I’m continuing to work through my backlog. Sooner or later I’ll start calling it an archive and remove the guilt of not yet having posted so many images, but then I fear the impetus to actually publish them might go with it. Nope, sooner or later (although admittedly it’s more likely to be later) I intend to be caught up and in a state of equilibrium with my images. Until then, you’re going to have to make do with me posting things in whatever order seems appropriate at the time.
So then. Monkeys. We’re back at Woburn in 2012, on the photography trip my wife got me for Christmas the year before that also saw me achieving some decent shots of some lions and tigers. We’ve already looked at those big cats, so let’s now take a look at some small mammals.
It’s been well documented in the past that I’m not a particularly great identifier of species. I have no idea what kind of monkeys this mother and baby are. It’s likely, in fact, that they’re not even technically monkeys. Apes, perhaps. If you happen to know, feel free to drop a note in the comments below. If not, I don’t think it matters, particularly. It shouldn’t interfere with the enjoyment of images themselves. Only the images can do that.
I had a bit of trouble on this day. The weather was well and truly British; it was an overcast, often soggy day, and the light suffered as a result, making for some occasionally dull, flat images. My talents at fixing that only go so far, with a tweak of the white balance and tint being most of the few weapons in my arsenal. I also made use of a slightly newer weapon: Color Efex Pro 4, a colour filter plugin for Aperture that came along with HDR Efex Pro 2 in the Nik Collection. I used this too to try to add a bit more warmth and depth to the images. It worked quite nicely where there was foliage involved, like in this next image, which is one of my favourites of the whole set.

(Extracted information)
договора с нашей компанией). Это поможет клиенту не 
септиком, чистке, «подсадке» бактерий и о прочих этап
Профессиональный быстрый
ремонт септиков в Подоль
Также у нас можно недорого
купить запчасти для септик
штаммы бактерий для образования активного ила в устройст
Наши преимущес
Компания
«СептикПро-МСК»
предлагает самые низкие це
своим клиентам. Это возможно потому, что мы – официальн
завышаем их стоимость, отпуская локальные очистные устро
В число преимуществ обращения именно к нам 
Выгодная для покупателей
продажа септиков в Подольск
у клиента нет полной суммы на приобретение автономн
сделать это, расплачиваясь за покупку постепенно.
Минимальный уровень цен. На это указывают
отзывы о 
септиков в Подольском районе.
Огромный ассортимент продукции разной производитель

(Actions to take)
1 - In the blog post, which plugin did the writer use to add warmth and depth to the images?
2 - Find every line of the records that contains the string "септиков", with case counting, and copy each one.
The blog post and the records are unrelated to each other.

(Results for the exercise)
1 - Color Efex Pro 4, a color filter plugin for Aperture.

2 -
ремонт септиков в Подоль
продажа септиков в Подольск
септиков в Подольском районе.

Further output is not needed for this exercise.